About two weeks ago, the industry received the latest ad-spend data overview, and it provides some interesting food for thought.
First of all, the “no surprises” or “duh” facts: Ad spend in 2020 is down, whether you look at total media advertising revenue, internet advertising or most other individual media and platforms. There is no surprise here because… pandemic.
And what the actual numbers will be by the end of this year remains to be seen.
It seems that COVID-19 will be here for a good while longer, and the impact on business and the economy -- and therefore marketing and advertising -- will be felt for an equally long time.
Another “duh” fact is that the top 10 consists for 70% of companies in tech, communications and new commerce.
The only three “traditional” advertisers in the Top 10 are Procter & Gamble, American Express and General Motors. The fastest-growing advertisers reflect the Top 10 similarly in that they are largely in the same categories of tech, communications and new commerce.
They include the likes of Sirius, Facebook, LendingTree, Wayfair and GrubHub, to name a few. This is obviously completely reflective of consumer usage and consumer interest in today’s world.
As a category, other than tech, insurance seems to be the fastest-growing, which tells you something else about the world we live in.
We must be super worried and scared, because why else would the likes of Geico, USAA, Farmers, Progressive and all the others who are ready to sell us “safety” see opportunity to spend such enormous amounts of money to entice us over?
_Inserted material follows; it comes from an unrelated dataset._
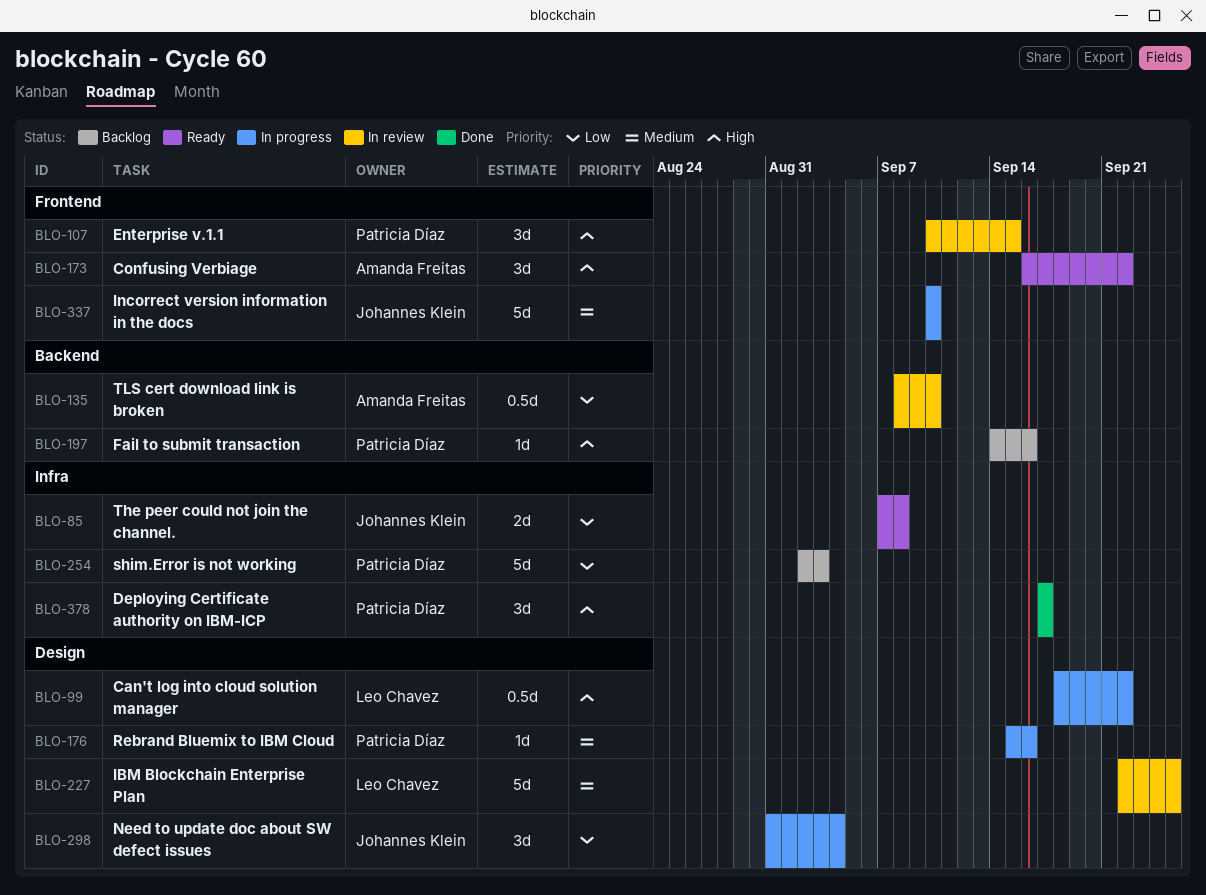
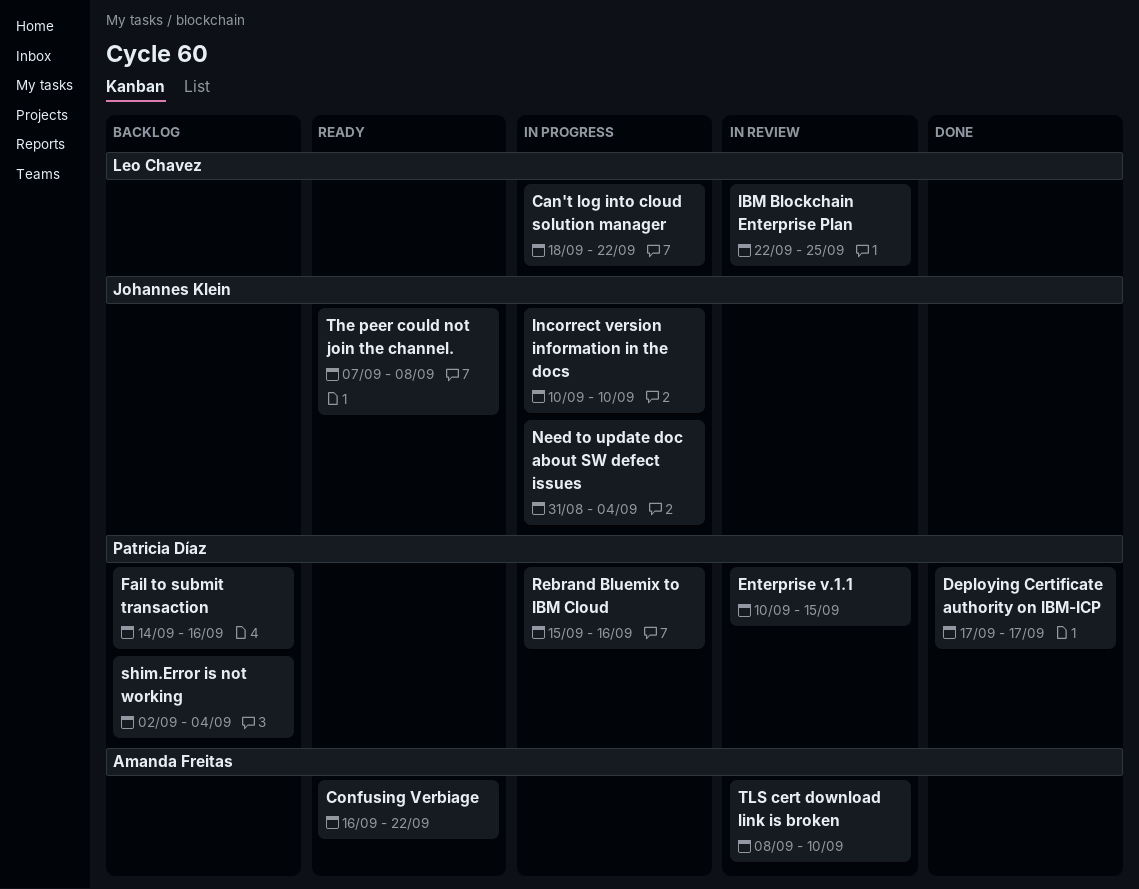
shim.Error is not working, due: Sep 3 -> Sep 4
What is also fascinating is that Kantar’s measured media covers about 20% to 30% of all estimated advertising dollars. If you are an advertiser who is using Kantar metrics to calculate Share of Voice vs Share of Market to determine your budgets… good luck!
The advertising top 10, of course, looked completely different ten or twenty years ago. At that time, the list would have been dominated by food, beverage and FMCG’s (Fast Moving Consumer Goods), as well as insurance companies, cars, fast-food restaurants and perhaps even retailers.
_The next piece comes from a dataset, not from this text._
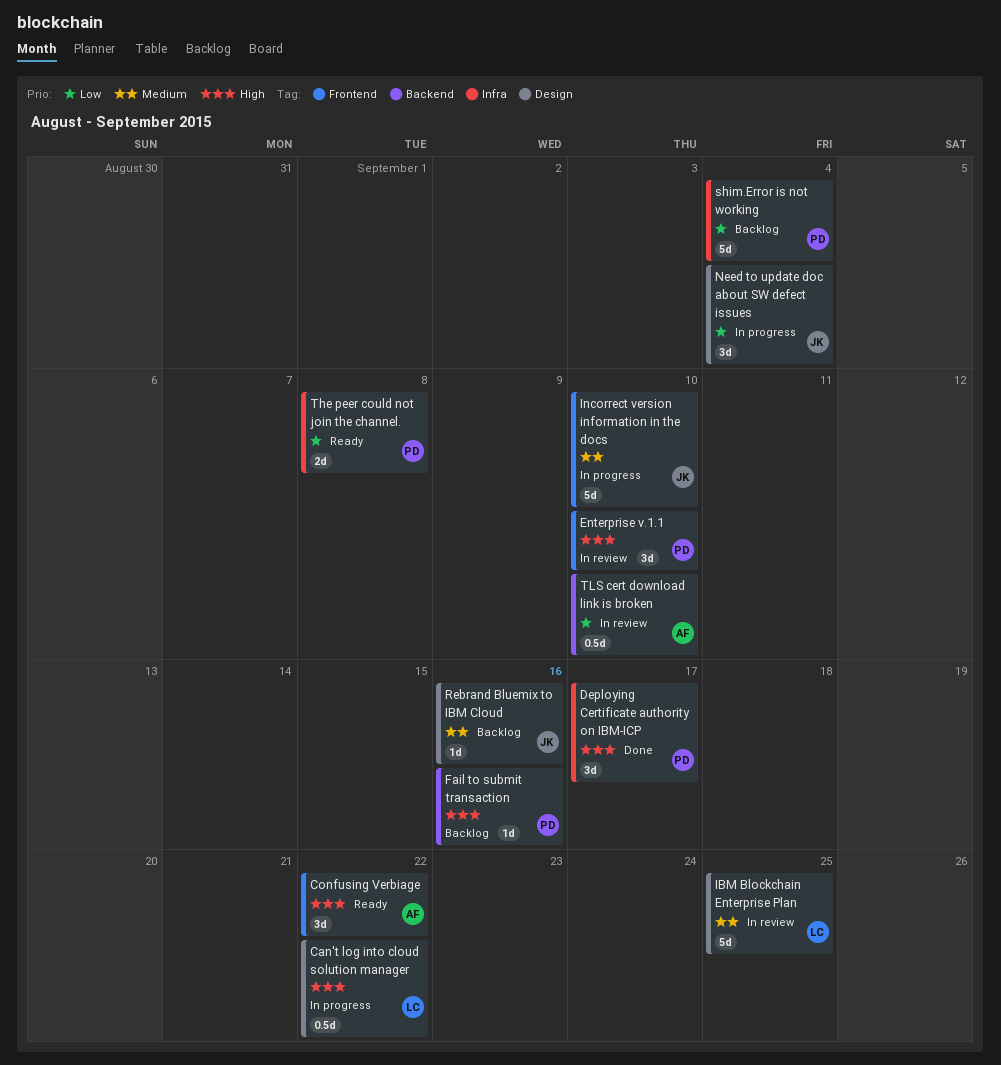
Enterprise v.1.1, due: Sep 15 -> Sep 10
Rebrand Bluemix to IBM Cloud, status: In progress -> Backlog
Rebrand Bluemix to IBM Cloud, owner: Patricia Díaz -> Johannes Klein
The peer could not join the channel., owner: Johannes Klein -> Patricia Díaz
Looking forward, it seems that the forecasters have all decided that 2021 will be the year of recovery. GroupM is forecasting that ad spend will grow by 4.2% (current 2020 ad spend is down 12.9%), with digital ad spend predicted to be up 11.8%. So the forecasted growth will not make up for the losses, but there will be growth.
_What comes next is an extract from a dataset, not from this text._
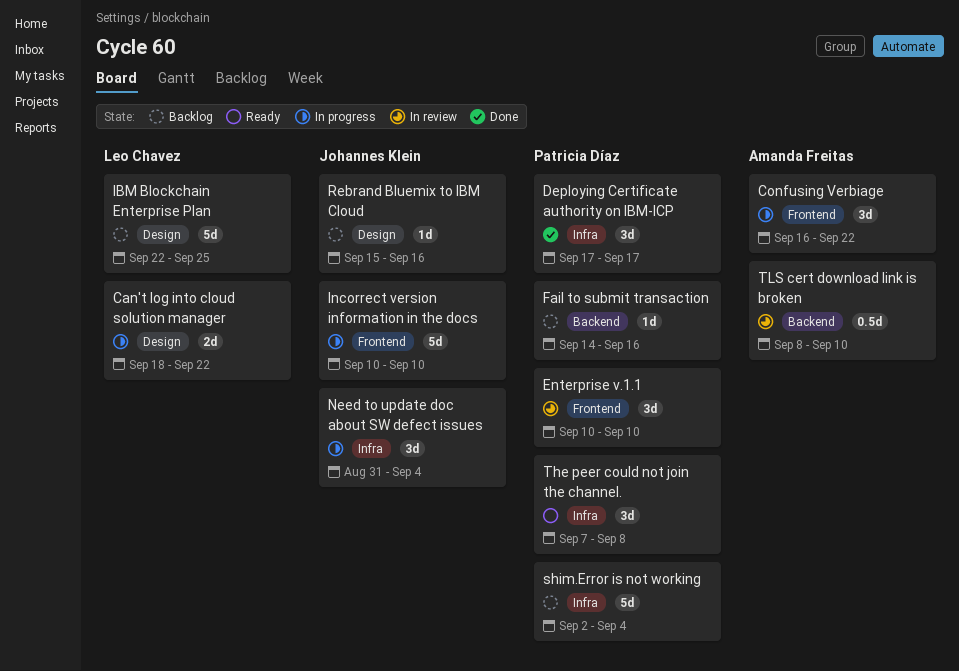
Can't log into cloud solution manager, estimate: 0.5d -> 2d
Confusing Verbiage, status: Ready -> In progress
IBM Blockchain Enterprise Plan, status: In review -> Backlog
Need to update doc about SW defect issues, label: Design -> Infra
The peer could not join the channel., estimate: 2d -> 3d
Well, call me a naysayer, but I don’t think this is warranted. The fallout from the industries, business and services that are only partially open or re-opened, or are re-opening and then closing again, is huge. Think bars, gyms, hotels, airlines, restaurants, universities, music venues, theaters, cinemas, tourist attractions and sports venues… the list is long, and their economic tentacles reach far into all sorts of other parts of the economy that supply or depend on these businesses.
My prediction is that we will, sadly, see continued high unemployment rates in all these categories -- and as a result we will continue to have a depressed economy while consumers do not have the dollars or the confidence to spend.
That means depressed ad spend will continue to be the case going forward as well.
I hope I am wrong and the other crystal ball gazers are right. But based on current data and trends, I am not convinced.